On the day of Ashokashtami in the month of March or April, the image of Lingaraja (Shiva) and other deities are taken in a procession from Lingaraja Temple to the Mausima Temple, where the deities remain for four days. Hundreds of devotees participate in pulling the temple car that carries the deities, known as Rukuna Ratha. Ratha-Yatra, "Temple Car Festival," is the most important festival in Odisha and Bhubaneswar. The festival commemorates Jagannatha, who is said to have been the incarnation of India's revered deities, Vishnu and Krishna. Durga Puja, held in September–October, is an occasion for glamorous celebrations.As a part of the Ekamra Festival, many cultural sub-festivals takes place in January in Bhubaneswar which includes Kalinga Mahotsaba (for traditional martial arts), Dhauli-Kalinga Mahotsaba (for classical dance forms), Rajarani Music Festival (for classical music) and Mukteswara Dance Festival (for Odishi dance). Residents engage in khattis, or leisurely chats, that often take the form of freestyle intellectual conversation.Other festivals celebrated include Shivaratri, Diwali, Ganesha Chaturthi, Nuakhai and Saraswati Puja.

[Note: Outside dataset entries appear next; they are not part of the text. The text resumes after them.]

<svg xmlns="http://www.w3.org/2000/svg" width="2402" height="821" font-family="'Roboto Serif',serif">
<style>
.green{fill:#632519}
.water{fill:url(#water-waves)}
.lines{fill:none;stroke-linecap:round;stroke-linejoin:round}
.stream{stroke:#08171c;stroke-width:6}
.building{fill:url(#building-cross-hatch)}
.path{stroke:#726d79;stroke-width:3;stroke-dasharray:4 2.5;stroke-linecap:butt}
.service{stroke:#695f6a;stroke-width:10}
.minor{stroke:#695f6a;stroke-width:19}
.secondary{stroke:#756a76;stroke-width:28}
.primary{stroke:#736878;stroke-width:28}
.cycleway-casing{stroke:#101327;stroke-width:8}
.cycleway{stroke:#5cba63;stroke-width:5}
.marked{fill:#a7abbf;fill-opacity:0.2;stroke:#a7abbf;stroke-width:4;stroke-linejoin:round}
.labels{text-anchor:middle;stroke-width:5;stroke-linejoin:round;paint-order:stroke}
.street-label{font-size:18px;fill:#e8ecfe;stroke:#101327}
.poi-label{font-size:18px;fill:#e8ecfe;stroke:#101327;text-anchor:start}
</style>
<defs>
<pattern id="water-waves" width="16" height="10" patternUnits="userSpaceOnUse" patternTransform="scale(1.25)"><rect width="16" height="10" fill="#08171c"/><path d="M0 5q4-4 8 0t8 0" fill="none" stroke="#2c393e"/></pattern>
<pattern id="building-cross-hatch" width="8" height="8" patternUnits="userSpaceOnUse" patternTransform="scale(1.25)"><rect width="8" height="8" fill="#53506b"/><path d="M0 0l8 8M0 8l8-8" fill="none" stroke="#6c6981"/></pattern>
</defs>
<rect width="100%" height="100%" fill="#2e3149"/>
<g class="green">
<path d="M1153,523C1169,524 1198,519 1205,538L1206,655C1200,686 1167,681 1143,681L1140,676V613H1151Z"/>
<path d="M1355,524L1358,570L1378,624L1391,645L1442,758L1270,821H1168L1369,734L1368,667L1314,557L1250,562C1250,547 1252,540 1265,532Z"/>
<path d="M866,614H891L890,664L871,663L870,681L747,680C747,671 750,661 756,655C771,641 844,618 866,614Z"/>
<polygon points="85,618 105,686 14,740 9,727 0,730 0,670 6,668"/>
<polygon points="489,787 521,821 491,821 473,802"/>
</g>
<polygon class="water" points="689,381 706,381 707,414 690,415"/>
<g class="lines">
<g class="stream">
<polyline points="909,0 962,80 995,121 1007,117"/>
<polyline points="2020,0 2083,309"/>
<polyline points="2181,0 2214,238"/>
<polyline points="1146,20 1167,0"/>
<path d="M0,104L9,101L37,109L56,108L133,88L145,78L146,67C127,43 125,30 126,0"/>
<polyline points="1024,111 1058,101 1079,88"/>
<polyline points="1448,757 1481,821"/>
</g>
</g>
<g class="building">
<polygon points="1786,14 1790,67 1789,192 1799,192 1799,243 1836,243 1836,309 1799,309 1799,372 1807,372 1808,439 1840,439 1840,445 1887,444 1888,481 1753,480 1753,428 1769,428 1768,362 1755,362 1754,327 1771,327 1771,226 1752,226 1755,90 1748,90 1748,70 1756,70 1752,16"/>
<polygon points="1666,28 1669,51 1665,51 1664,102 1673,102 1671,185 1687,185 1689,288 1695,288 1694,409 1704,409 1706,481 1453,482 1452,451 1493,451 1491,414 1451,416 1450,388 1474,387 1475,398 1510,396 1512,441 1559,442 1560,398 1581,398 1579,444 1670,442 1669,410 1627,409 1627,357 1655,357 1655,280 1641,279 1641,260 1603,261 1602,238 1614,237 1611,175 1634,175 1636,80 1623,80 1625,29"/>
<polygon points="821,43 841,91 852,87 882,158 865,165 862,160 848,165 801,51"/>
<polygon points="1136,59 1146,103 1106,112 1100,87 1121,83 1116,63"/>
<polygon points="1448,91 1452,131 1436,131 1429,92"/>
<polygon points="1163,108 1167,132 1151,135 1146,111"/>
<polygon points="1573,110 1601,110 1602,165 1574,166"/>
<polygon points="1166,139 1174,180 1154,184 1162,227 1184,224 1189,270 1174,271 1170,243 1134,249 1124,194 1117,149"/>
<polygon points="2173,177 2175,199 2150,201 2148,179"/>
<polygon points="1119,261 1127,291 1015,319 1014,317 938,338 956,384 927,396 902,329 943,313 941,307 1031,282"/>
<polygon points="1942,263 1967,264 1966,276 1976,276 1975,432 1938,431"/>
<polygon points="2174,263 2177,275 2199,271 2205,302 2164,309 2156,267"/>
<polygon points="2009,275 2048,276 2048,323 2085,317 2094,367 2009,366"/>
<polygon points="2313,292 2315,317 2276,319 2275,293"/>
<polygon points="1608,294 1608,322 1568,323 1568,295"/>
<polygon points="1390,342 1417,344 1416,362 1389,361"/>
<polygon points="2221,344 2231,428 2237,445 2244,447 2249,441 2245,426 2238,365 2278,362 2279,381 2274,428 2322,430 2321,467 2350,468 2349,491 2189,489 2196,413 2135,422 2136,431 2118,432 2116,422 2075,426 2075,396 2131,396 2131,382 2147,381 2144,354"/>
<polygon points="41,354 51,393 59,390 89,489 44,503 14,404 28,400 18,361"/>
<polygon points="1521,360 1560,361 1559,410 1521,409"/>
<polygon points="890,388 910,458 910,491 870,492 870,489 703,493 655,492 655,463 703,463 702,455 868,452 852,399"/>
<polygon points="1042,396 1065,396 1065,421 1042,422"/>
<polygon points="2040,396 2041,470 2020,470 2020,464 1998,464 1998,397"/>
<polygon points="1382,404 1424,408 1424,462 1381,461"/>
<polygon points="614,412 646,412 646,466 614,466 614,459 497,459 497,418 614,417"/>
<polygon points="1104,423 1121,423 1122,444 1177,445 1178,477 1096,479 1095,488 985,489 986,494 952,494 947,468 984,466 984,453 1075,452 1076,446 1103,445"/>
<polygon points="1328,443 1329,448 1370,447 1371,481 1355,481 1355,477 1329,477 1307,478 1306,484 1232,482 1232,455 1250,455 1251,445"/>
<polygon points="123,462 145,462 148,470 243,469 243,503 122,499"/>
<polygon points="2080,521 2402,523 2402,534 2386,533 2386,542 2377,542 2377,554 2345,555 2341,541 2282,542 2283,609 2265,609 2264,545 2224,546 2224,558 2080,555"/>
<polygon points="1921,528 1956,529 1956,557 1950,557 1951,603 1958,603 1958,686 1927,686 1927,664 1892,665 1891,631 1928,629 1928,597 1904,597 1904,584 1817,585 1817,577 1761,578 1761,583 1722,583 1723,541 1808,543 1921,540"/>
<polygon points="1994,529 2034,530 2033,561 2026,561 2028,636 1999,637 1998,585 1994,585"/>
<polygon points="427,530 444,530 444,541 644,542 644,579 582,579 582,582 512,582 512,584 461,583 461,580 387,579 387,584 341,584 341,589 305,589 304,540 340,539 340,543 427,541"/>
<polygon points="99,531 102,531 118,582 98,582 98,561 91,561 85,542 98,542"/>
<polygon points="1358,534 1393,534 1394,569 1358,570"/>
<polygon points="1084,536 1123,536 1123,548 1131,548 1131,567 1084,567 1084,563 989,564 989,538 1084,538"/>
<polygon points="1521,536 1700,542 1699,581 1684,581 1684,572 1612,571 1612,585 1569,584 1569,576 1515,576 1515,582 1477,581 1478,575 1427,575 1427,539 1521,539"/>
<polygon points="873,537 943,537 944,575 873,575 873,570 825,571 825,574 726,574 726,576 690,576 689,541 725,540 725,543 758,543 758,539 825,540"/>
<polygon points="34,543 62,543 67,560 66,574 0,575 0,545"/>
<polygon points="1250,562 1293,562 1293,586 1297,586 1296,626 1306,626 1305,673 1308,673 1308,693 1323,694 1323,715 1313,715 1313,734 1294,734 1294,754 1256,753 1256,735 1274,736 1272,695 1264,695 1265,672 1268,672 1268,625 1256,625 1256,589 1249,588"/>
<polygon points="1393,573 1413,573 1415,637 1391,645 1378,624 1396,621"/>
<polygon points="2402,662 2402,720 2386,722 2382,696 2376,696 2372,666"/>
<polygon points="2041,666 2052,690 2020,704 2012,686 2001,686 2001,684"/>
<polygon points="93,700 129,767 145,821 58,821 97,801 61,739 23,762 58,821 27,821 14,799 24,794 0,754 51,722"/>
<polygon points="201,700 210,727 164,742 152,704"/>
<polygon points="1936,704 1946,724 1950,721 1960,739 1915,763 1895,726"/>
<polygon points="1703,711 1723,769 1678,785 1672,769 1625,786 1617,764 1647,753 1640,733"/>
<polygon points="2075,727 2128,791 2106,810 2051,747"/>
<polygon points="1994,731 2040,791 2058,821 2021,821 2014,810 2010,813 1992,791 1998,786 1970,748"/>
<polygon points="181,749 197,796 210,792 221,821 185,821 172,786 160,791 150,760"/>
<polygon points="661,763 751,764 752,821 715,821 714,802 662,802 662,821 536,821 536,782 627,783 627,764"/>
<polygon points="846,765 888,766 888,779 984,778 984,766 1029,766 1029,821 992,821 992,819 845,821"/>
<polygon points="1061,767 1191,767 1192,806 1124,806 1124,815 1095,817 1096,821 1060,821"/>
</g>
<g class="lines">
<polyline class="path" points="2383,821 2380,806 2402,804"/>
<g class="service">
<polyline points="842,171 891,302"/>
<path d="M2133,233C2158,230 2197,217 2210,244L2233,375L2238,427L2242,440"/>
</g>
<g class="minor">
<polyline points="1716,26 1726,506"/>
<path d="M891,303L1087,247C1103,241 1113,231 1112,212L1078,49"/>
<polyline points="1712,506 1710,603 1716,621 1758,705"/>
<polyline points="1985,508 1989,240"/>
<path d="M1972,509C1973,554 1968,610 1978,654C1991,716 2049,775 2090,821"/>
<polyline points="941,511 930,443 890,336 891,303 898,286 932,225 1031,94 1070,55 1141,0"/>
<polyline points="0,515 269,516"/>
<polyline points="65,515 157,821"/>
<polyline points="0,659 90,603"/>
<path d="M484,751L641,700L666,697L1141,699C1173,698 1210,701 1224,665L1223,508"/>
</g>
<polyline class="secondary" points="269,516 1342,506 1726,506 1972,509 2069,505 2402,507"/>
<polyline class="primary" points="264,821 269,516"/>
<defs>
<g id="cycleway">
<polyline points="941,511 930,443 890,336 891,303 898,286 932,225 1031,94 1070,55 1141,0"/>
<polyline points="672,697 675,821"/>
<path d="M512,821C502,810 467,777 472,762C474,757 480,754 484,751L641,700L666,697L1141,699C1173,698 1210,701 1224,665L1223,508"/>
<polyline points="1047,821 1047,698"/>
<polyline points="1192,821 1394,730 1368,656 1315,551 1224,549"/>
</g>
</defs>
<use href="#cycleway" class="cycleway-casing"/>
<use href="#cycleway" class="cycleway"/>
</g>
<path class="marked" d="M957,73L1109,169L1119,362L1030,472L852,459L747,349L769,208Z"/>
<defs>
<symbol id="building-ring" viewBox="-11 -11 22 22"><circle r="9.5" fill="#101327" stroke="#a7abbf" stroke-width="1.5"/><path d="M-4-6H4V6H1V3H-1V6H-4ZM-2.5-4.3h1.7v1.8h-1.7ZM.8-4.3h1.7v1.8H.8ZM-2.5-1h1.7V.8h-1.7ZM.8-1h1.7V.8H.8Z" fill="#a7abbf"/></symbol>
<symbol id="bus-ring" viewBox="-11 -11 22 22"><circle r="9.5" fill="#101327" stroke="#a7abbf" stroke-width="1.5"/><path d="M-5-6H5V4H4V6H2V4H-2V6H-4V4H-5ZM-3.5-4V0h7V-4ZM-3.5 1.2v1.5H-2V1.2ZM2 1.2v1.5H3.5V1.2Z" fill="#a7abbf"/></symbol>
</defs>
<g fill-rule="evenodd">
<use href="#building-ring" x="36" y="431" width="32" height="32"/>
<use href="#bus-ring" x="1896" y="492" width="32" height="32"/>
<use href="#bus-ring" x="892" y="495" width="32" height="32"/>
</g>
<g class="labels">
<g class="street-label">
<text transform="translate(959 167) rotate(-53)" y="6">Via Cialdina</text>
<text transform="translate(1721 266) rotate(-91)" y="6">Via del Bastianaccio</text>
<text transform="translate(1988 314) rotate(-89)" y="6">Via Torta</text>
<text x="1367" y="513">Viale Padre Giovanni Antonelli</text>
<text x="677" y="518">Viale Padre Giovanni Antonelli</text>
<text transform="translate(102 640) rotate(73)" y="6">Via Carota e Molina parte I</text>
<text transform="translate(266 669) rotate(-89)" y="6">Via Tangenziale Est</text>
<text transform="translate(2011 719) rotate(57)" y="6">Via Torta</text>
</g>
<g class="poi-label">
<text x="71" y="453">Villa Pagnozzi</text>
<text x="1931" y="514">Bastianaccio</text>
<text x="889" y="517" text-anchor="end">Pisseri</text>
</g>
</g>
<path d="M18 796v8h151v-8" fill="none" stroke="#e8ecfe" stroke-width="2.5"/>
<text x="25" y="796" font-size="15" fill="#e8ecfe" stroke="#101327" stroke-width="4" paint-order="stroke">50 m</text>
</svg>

Eid and Christmas are celebrated by the religious minorities in the city.Adibasi Mela is a fair that displays art, artefacts, tradition, culture, and music of the tribal inhabitants of Odisha is held in January. Toshali National Crafts Mela, held in December, showcases handicrafts from all over India and from foreign countries. Other important fairs in the city include the Rajdhani Book Fair and Khandagiri Utsav. Two international literary festival are held in the city, namely Kalinga Literature Festival and Mystic Kalinga. In modern times Bhubaneswar hosts a literary festival the "Odisha Literary Fest".
Key elements of the city's cuisine include rice and a fish curry known as Machha Jhola, which can be accompanied by desserts such as Rasagola, Rasabali, Chhena Gaja, Chhena Jhilli and Chhena Poda. Odisha's large repertoire of seafood dishes includes various preparations of lobsters and crabs brought in from Chilika Lake.Street foods such as Gupchup (a deep-fried crêpe, stuffed with a mix of mashed potatoes and boiled yellow peas, and dipped in tamarind-infused water), Cuttack-chaat, Dahi bara-Aloo dum (a deep-fried doughnut-shaped lentil dumpling marinated in yogurt-infused water and served alongside potato curry) and Bara-ghuguni are sold all over the city. Traditional Oriya food such as Dahi-Pakhala (rice soaked in water with yogurt and seasonings) which is considered as a body coolant, accompanied by Badi chura or saga are consumed during months of April–June.The Abadha of Lingaraja Temple and Ananta Vasudeva Temple served for devotees is considered a vegetarian culinary delight. Other vegetarian dishes are Dalma (made of lentils and vegetables boiled together and then fried with other spices) and Santula (lightly spiced steamed vegetables). Sweets play a large part in the diet of Bhubaneswarites—especially at their social ceremonies. Bhubaneswar is known for its kora-khhaii which are made up of paddy, jaggery and coconut pieces. Pitha, a kind of sweet cake, bread or dim sum are winter specialties.